Newton was born in Woolsthorpe, in the county of Lincolnshire, England. After attending Grantham Grammar School, he was admitted in 1661 to Trinity College, Cambridge, where he began to study mathematics under the tutorship of Isaac Barrow (1630-1677). He obtained his bachelor's degree in 1665, but the plague forced him to return to his home village. There, in 1665-1666, he devoted himself full-time to the research that he had begun at university, formulating the nucleus of all his essential future discoveries in mathematics and physics. He returned to Cambridge in 1667, where, two years later, he was elected to the chair of mathematics formerly held by his mentor Barrow.
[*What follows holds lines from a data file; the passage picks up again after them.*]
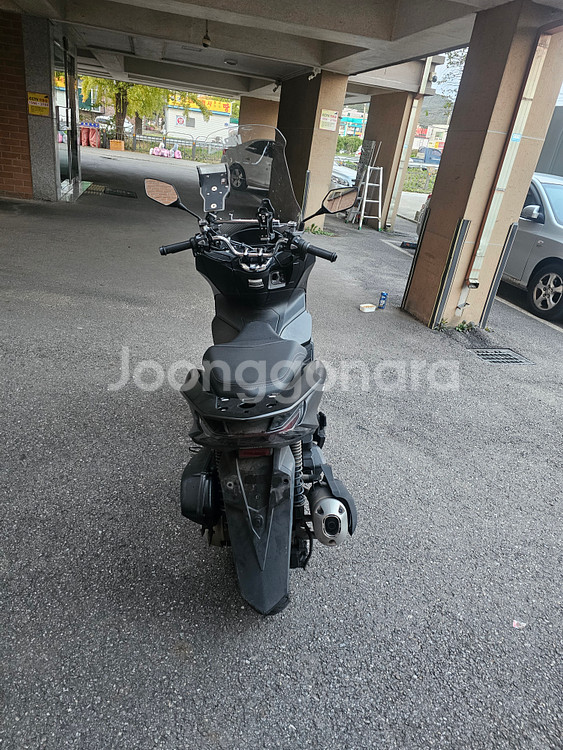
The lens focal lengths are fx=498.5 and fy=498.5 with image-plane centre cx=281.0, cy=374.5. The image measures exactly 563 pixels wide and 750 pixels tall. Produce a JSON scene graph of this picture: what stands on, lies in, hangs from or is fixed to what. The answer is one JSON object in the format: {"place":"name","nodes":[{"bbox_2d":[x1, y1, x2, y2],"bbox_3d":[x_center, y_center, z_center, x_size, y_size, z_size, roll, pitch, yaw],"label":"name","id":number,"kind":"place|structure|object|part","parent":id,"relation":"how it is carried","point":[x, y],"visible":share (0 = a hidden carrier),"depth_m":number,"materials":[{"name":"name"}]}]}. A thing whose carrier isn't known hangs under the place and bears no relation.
{"place":"outdoors","nodes":[
{"label":"outdoors","id":0,"kind":"place"},
{"bbox_2d":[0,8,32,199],"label":"brick wall","id":1,"kind":"structure","parent":0,"point":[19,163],"depth_m":8.51,"materials":[{"name":"red brick"}]},
{"bbox_2d":[52,36,80,195],"bbox_3d":[-4.264,-5.047,9.996,0.164,2.591,2.267,1,25,-13],"label":"glass door","id":2,"kind":"structure","parent":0,"point":[70,166],"depth_m":9.85,"materials":[{"name":"glass"}]},
{"bbox_2d":[162,94,234,143],"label":"white building","id":3,"kind":"structure","parent":0,"point":[177,112],"materials":[{"name":"white paint"}]},
{"bbox_2d":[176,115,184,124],"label":"sign","id":4,"kind":"object","parent":3,"relation":"attached to","point":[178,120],"visible":0.97,"depth_m":35.42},
{"bbox_2d":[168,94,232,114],"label":"shop sign","id":5,"kind":"object","parent":3,"relation":"attached to","point":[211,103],"visible":0.54,"depth_m":38.07,"materials":[{"name":"yellow plastic"}]},
{"bbox_2d":[237,96,279,134],"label":"pillar","id":6,"kind":"structure","parent":0,"point":[262,118],"depth_m":15.72,"materials":[{"name":"beige concrete"}]},
{"bbox_2d":[0,0,554,101],"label":"ceiling","id":7,"kind":"structure","parent":0,"point":[307,60],"materials":[{"name":"grey concrete"}]},
{"bbox_2d":[201,21,210,47],"bbox_3d":[-1.121,-5.079,7.437,0.164,0.345,0.165,1,25,-13],"label":"ceiling lamp","id":8,"kind":"object","parent":7,"relation":"hanging from","point":[204,44],"visible":0.98,"depth_m":7.43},
{"bbox_2d":[224,58,237,65],"bbox_3d":[-1.005,-6.254,9.945,0.307,0.133,0.301,1,25,-13],"label":"ceiling lamp","id":9,"kind":"object","parent":7,"relation":"attached to","point":[229,62],"visible":0.98,"depth_m":9.88,"materials":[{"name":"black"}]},
{"bbox_2d":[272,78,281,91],"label":"security camera","id":10,"kind":"object","parent":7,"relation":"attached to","point":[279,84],"visible":0.87,"depth_m":12.06,"materials":[{"name":"black"}]},
{"bbox_2d":[0,147,562,749],"label":"asphalt pavement","id":11,"kind":"structure","parent":0,"point":[62,306],"materials":[{"name":"grey asphalt"}]},
{"bbox_2d":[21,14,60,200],"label":"granite pillar","id":12,"kind":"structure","parent":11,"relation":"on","point":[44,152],"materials":[{"name":"grey stone"}]},
{"bbox_2d":[27,91,49,115],"bbox_3d":[-4.307,-4.798,8.828,0.450,0.374,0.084,1,25,-13],"label":"yellow sign","id":13,"kind":"object","parent":12,"relation":"attached to","point":[44,96],"visible":0.98,"depth_m":8.82,"materials":[{"name":"yellow plastic"}]},
{"bbox_2d":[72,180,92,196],"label":"doormat","id":14,"kind":"object","parent":11,"relation":"on","point":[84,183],"visible":0.51,"depth_m":10.85,"materials":[{"name":"green"}]},
{"bbox_2d":[79,121,99,147],"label":"red sacks","id":15,"kind":"object","parent":11,"relation":"on","point":[93,133],"visible":0.9,"depth_m":25.51,"materials":[{"name":"red plastic"}]},
{"bbox_2d":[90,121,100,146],"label":"red sack","id":16,"kind":"object","parent":11,"relation":"on","point":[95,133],"visible":0.85,"depth_m":25.37,"materials":[{"name":"red plastic"}]},
{"bbox_2d":[109,139,124,150],"bbox_3d":[-8.249,-11.470,25.022,0.701,0.449,0.645,1,25,-13],"label":"planter","id":17,"kind":"object","parent":11,"relation":"on","point":[113,142],"visible":0.98,"depth_m":24.79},
{"bbox_2d":[104,187,136,197],"bbox_3d":[-3.663,-4.147,11.362,0.749,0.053,1.136,1,25,-13],"label":"drain grate","id":18,"kind":"object","parent":11,"relation":"in","point":[122,193],"visible":0.95,"depth_m":11.24,"materials":[{"name":"black metal"}]},
{"bbox_2d":[149,145,182,158],"bbox_3d":[-5.925,-11.390,25.579,1.567,0.616,1.088,1,25,-13],"label":"pink bag","id":19,"kind":"object","parent":11,"relation":"on","point":[166,155],"visible":0.94,"depth_m":25.43,"materials":[{"name":"pink plastic"}]},
{"bbox_2d":[124,130,226,161],"bbox_3d":[-5.529,-11.993,26.022,6.510,1.229,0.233,1,25,-13],"label":"fence","id":20,"kind":"object","parent":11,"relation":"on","point":[194,144],"visible":0.59,"depth_m":25.99,"materials":[{"name":"metal"}]},
{"bbox_2d":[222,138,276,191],"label":"silver car behind the windshield","id":21,"kind":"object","parent":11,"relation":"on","point":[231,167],"visible":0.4,"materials":[{"name":"silver metal"}]},
{"bbox_2d":[146,129,359,612],"bbox_3d":[-0.108,-0.150,2.092,0.891,1.544,1.868,1,25,-13],"label":"motor scooter","id":22,"kind":"object","parent":11,"relation":"on","point":[248,326],"visible":0.99,"depth_m":1.80,"materials":[{"name":"black plastic"}]},
{"label":"mirror","id":23,"kind":"part","parent":22,"relation":"part of","materials":[{"name":"mirror"}]},
{"bbox_2d":[198,164,229,211],"bbox_3d":[-0.316,-0.886,2.359,0.142,0.195,0.165,1,25,-13],"label":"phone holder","id":24,"kind":"object","parent":22,"relation":"attached to","point":[215,189],"visible":0.98,"depth_m":2.35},
{"label":"windshield","id":25,"kind":"part","parent":22,"relation":"part of","materials":[{"name":"clear plastic"}]},
{"label":"seat","id":26,"kind":"part","parent":22,"relation":"part of","materials":[{"name":"black leather"}]},
{"label":"grip","id":27,"kind":"part","parent":22,"relation":"part of","materials":[{"name":"black rubber"}]},
{"label":"mirror","id":28,"kind":"part","parent":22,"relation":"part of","materials":[{"name":"mirror"}]},
{"bbox_2d":[300,170,310,217],"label":"corner guard","id":29,"kind":"object","parent":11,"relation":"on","point":[305,200],"visible":0.69,"depth_m":9.13,"materials":[{"name":"black metal"}]},
{"bbox_2d":[276,70,346,229],"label":"pillar","id":30,"kind":"structure","parent":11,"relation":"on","point":[330,166],"depth_m":9.64,"materials":[{"name":"concrete"}]},
{"bbox_2d":[308,67,320,79],"bbox_3d":[0.600,-5.455,9.039,0.213,0.217,0.207,1,25,-13],"label":"security camera","id":31,"kind":"object","parent":30,"relation":"attached to","point":[313,76],"visible":0.94,"depth_m":8.99,"materials":[{"name":"white plastic"}]},
{"bbox_2d":[319,108,337,130],"bbox_3d":[0.888,-4.814,9.467,0.388,0.366,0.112,1,25,-13],"label":"sign","id":32,"kind":"object","parent":30,"relation":"attached to","point":[328,120],"visible":0.98,"depth_m":9.45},
{"bbox_2d":[305,224,335,236],"bbox_3d":[0.693,-2.728,9.470,0.681,0.188,0.761,1,25,-13],"label":"weed","id":33,"kind":"object","parent":11,"relation":"on","point":[317,232],"visible":0.63,"depth_m":9.46,"materials":[{"name":"green plant"}]},
{"bbox_2d":[330,160,357,189],"label":"white car","id":34,"kind":"object","parent":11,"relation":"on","point":[337,169],"visible":0.18,"depth_m":14.53,"materials":[{"name":"white metal"}]},
{"bbox_2d":[347,138,382,227],"bbox_3d":[1.787,-4.020,10.541,0.561,1.807,0.748,1,25,-13],"label":"stepladder","id":35,"kind":"object","parent":11,"relation":"on","point":[367,186],"visible":0.88,"depth_m":10.46,"materials":[{"name":"white metal"}]},
{"bbox_2d":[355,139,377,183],"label":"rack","id":36,"kind":"object","parent":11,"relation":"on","point":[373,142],"visible":0.71,"depth_m":11.00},
{"bbox_2d":[359,303,376,312],"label":"bowl","id":37,"kind":"object","parent":11,"relation":"on","point":[367,308],"visible":0.99,"depth_m":5.38,"materials":[{"name":"white plastic"}]},
{"bbox_2d":[378,291,387,308],"bbox_3d":[1.142,-0.837,5.615,0.092,0.204,0.088,1,25,-13],"label":"blue can","id":38,"kind":"object","parent":11,"relation":"on","point":[384,298],"visible":0.99,"depth_m":5.59,"materials":[{"name":"blue metal"}]},
{"bbox_2d":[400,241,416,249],"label":"object","id":39,"kind":"object","parent":11,"relation":"on","point":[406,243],"visible":0.89,"depth_m":9.26,"materials":[{"name":"black"}]},
{"bbox_2d":[401,200,430,309],"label":"corner guard","id":40,"kind":"object","parent":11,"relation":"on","point":[404,297],"visible":0.67,"depth_m":5.57,"materials":[{"name":"black"}]},
{"bbox_2d":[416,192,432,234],"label":"parked car","id":41,"kind":"object","parent":11,"relation":"on","point":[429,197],"visible":0.07,"depth_m":9.72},
{"bbox_2d":[429,218,469,328],"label":"corner guard","id":42,"kind":"object","parent":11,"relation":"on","point":[467,221],"visible":0.98,"depth_m":4.96,"materials":[{"name":"metal"}]},
{"bbox_2d":[454,319,476,332],"bbox_3d":[1.886,-0.496,5.136,0.272,0.148,0.262,1,25,-13],"label":"weed","id":43,"kind":"object","parent":11,"relation":"on","point":[460,326],"visible":0.86,"depth_m":5.14,"materials":[{"name":"green plant"}]},
{"bbox_2d":[404,0,562,329],"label":"pillar","id":44,"kind":"structure","parent":11,"relation":"on","point":[446,152],"depth_m":4.71,"materials":[{"name":"concrete"}]},
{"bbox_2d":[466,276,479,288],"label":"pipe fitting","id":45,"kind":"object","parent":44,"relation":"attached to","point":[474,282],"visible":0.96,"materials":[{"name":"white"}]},
{"bbox_2d":[464,28,552,296],"bbox_3d":[2.136,-1.967,4.690,0.126,2.511,0.173,1,25,-13],"label":"drainpipe","id":46,"kind":"object","parent":44,"relation":"attached to","point":[489,211],"visible":0.84,"depth_m":4.66,"materials":[{"name":"metal"}]},
{"bbox_2d":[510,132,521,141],"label":"sticker","id":47,"kind":"object","parent":44,"relation":"attached to","point":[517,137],"visible":0.91,"depth_m":4.50,"materials":[{"name":"blue"}]},
{"bbox_2d":[478,223,517,328],"bbox_3d":[2.267,-1.000,5.267,0.096,1.100,0.096,1,25,-13],"label":"metal post","id":48,"kind":"object","parent":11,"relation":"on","point":[508,245],"visible":0.95,"depth_m":5.22,"materials":[{"name":"metal"}]},
{"bbox_2d":[470,348,533,364],"bbox_3d":[2.046,-0.148,4.686,0.514,0.043,0.524,1,25,-13],"label":"drain grate","id":49,"kind":"object","parent":11,"relation":"in","point":[520,360],"visible":0.87,"depth_m":4.71,"materials":[{"name":"metal"}]},
{"bbox_2d":[512,619,527,628],"bbox_3d":[0.920,0.960,1.931,0.064,0.017,0.072,14,26,17],"label":"litter","id":50,"kind":"object","parent":11,"relation":"on","point":[523,624],"visible":0.96,"depth_m":1.92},
{"bbox_2d":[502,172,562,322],"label":"silver car","id":51,"kind":"object","parent":11,"relation":"on","point":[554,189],"visible":0.64,"depth_m":6.33,"materials":[{"name":"metal"}]},
{"label":"alloy wheel","id":52,"kind":"part","parent":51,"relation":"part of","materials":[{"name":"silver metal"}]},
{"bbox_2d":[338,104,368,136],"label":"distant building","id":53,"kind":"structure","parent":0,"point":[361,122],"depth_m":37.01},
{"bbox_2d":[359,93,423,230],"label":"pillar","id":54,"kind":"structure","parent":0,"point":[370,118],"depth_m":11.08,"materials":[{"name":"concrete"}]},
{"bbox_2d":[387,93,419,223],"bbox_3d":[2.768,-4.869,11.379,0.155,2.776,0.182,1,25,-13],"label":"drainpipe","id":55,"kind":"object","parent":54,"relation":"attached to","point":[407,131],"visible":0.9,"depth_m":11.29,"materials":[{"name":"white metal"}]},
{"bbox_2d":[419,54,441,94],"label":"security camera","id":56,"kind":"object","parent":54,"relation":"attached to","point":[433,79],"visible":0.93,"depth_m":8.97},
{"bbox_2d":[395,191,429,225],"label":"road","id":57,"kind":"structure","parent":0,"point":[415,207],"materials":[{"name":"grey concrete"}]},
{"bbox_2d":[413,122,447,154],"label":"distant building","id":58,"kind":"structure","parent":0,"point":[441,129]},
{"bbox_2d":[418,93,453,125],"label":"hill","id":59,"kind":"structure","parent":0,"point":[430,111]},
{"bbox_2d":[536,103,562,177],"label":"building","id":60,"kind":"structure","parent":0,"point":[562,150],"materials":[{"name":"grey"}]},
{"label":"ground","id":61,"kind":"structure","parent":0},
{"bbox_2d":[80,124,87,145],"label":"red sack","id":62,"kind":"object","parent":61,"relation":"on","point":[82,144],"visible":0.71,"depth_m":24.31,"materials":[{"name":"red plastic"}]},
{"bbox_2d":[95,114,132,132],"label":"parked car","id":63,"kind":"object","parent":61,"relation":"on","point":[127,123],"visible":0.39,"depth_m":31.43,"materials":[{"name":"white"}]},
{"bbox_2d":[82,76,209,144],"bbox_3d":[-7.172,-13.935,24.249,6.390,5.407,5.622,1,25,-13],"label":"tree","id":64,"kind":"object","parent":61,"relation":"on","point":[122,114],"visible":0.56,"depth_m":24.04,"materials":[{"name":"plant"}]},
{"bbox_2d":[336,134,362,155],"bbox_3d":[4.783,-16.831,37.594,2.992,2.405,2.907,1,25,-13],"label":"shrub","id":65,"kind":"object","parent":61,"relation":"on","point":[345,142],"visible":0.59,"depth_m":36.84,"materials":[{"name":"green plant"}]},
{"bbox_2d":[403,163,437,193],"bbox_3d":[6.093,-8.041,20.835,1.759,1.335,2.128,1,25,-13],"label":"fence","id":66,"kind":"object","parent":61,"relation":"on","point":[424,177],"visible":0.38,"depth_m":20.91,"materials":[{"name":"green"}]},
{"bbox_2d":[414,147,441,163],"bbox_3d":[9.770,-13.849,32.862,1.932,1.868,4.258,1,25,-13],"label":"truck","id":67,"kind":"object","parent":61,"relation":"on","point":[430,156],"visible":0.44,"depth_m":31.73,"materials":[{"name":"blue metal"}]},
{"bbox_2d":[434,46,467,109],"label":"tree","id":68,"kind":"object","parent":61,"relation":"on","point":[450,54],"visible":0.16,"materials":[{"name":"plant"}]}
]}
In 1672, at the invitation of the Royal Society, he submitted his paper on the composition of white light. From 1679 on, he focused his attention on dynamics and cosmology; his studies in these fields produced one of the seminal works in the history of science, the Philosophiae naturalis principia mathematica [Mathematical principles of natural philosophy] (1st ed. 1687). After the publication of the Principia, Newton played an active part in public life: he was elected to Parliament and became Master of the Royal Mint in London. He was inducted into all the major European scientific academies, and was made President of the Royal Society (1703) and Baronet (1705). Newton became the most influential scientific personality in England. He died in 1727 and was buried in Westminster Abbey.

Newton's role in the history of science is fundamental. His studies laid the basis for modern optics, infinitesimal calculus, "Newtonian" mechanics, and cosmology. Newton was able to unify the terrestrial and celestial worlds in a harmonious and organic synthesis. He did so by demonstrating that bodies falling "naturally" on Earth and celestial bodies moving in the heavens obeyed a single great law: the law of universal gravitation.